Car sales crash 35 per cent in May

Statistics show vehicle sales crashed 35 per cent in May, but Toyota recorded the most sales.
Statistics show vehicle sales crashed 35 per cent in May, but Toyota recorded the most sales.

Sales of new cars and trucks in Australia crashed by 35 per cent last month, the biggest drop in demand for the month of May over the past 30 years.

The Federal Chamber of Automotive Industries says 59,894 vehicles were, a 35.3 per cent fall on the 92,561 vehicles retailed in May last year.

The drop came on top of the 48.5 per cent fall in sales in April, as the impacts of the coronavirus pandemic across the business sector intensified.

On a year-to-date basis, the market was down 104,468 units, or 23.9 per cent.

FCAI chief executive Tony Weber said the automotive sector had been under pressure for some time with May's decline the 26th consecutive month of falling demand.

"The causative factors are well documented - droughts, floods, bushfires, tight lending conditions, unfavourable exchange rates, and political uncertainty," Mr Weber said.

"Now, we add to that the devastating effect of the COVID-19 pandemic over the past three months.

"While COVID-19 is primarily a health crisis, it has brought about an economic crisis as well.

"These are difficult times for the global and domestic economy, and this, of course, has repercussions for the local sales sector, including the automotive industry."

Toyota was the market-leading brand in May, with 14,466 sales, ahead of Mazda on 5661 and Hyundai on 4109.

Toyota also enjoyed a clear lead over the first five months of 2020 with sales of 74,862 compared to 29,427 for Mazda.

Among the states, the market held up best in Western Australia where sales fell by just 26.4 per cent in May, while Tasmania was hit the hardest with demand down by almost 52 per cent.

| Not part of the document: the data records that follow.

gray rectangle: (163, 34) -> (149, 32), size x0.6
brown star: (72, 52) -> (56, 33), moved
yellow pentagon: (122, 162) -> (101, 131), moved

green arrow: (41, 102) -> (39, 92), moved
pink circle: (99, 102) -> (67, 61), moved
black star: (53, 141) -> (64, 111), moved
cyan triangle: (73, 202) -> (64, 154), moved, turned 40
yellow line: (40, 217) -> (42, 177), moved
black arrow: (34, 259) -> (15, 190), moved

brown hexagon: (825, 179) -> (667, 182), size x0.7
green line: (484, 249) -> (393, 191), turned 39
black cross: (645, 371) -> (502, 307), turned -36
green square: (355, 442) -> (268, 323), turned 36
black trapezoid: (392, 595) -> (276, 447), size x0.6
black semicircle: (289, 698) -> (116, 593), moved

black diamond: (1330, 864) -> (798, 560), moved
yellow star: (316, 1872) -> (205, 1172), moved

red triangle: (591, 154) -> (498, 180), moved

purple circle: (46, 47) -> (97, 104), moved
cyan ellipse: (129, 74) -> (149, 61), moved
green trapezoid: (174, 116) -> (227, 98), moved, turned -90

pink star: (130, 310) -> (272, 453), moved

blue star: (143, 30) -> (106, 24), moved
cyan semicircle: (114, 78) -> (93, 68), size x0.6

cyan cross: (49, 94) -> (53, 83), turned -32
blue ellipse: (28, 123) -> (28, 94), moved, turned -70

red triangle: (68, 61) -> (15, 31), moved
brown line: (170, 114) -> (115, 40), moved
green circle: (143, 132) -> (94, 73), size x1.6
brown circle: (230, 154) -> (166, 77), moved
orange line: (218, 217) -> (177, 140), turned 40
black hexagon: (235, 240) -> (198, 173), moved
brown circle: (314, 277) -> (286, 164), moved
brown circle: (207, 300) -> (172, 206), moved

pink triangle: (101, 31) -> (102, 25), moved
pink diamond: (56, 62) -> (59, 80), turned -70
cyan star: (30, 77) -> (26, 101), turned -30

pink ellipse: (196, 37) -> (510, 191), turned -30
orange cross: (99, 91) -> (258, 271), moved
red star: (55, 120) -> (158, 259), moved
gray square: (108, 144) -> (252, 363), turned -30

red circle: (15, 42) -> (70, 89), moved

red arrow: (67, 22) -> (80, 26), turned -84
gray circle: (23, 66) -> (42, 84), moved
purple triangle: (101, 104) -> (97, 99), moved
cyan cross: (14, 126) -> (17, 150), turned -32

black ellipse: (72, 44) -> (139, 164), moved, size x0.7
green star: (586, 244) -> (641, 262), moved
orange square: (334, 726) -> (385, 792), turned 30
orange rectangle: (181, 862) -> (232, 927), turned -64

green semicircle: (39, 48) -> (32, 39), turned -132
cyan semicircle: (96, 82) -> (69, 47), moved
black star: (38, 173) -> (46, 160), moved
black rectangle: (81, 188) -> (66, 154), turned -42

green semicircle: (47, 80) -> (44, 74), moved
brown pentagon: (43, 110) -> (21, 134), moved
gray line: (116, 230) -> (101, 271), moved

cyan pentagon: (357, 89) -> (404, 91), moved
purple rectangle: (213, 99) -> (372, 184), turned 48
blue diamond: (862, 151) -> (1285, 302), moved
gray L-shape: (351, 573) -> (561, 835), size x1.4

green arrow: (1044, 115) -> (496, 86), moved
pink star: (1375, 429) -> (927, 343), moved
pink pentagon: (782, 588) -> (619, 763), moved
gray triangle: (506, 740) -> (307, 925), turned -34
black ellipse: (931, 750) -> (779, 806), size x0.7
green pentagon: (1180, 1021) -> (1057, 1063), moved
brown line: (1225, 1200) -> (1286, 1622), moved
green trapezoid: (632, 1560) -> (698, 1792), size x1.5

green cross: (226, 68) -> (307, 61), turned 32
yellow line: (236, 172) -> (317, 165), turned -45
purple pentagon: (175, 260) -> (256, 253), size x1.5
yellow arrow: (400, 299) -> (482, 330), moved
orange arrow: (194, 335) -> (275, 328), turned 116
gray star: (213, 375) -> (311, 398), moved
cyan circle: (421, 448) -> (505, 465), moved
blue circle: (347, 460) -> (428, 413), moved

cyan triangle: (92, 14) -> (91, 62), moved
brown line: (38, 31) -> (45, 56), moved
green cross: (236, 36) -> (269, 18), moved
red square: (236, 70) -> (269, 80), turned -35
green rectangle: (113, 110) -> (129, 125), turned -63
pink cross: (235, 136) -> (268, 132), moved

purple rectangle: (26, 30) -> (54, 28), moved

Mr Weber said while the fall in consumer confidence and household spending had severely curtailed retail activity, the government's stimulus measures and the gradual easing of pandemic-enforced restrictions had brought some optimism.

"Anecdotally, we may be beginning to see some green shoots in the marketplace," he said.

"With people venturing out a little more, dealers have advised of a slight uptick in floor traffic through dealerships.

"Additionally, we are hearing from some brands that website traffic is on the rise - a sure sign of increased purchasing interest."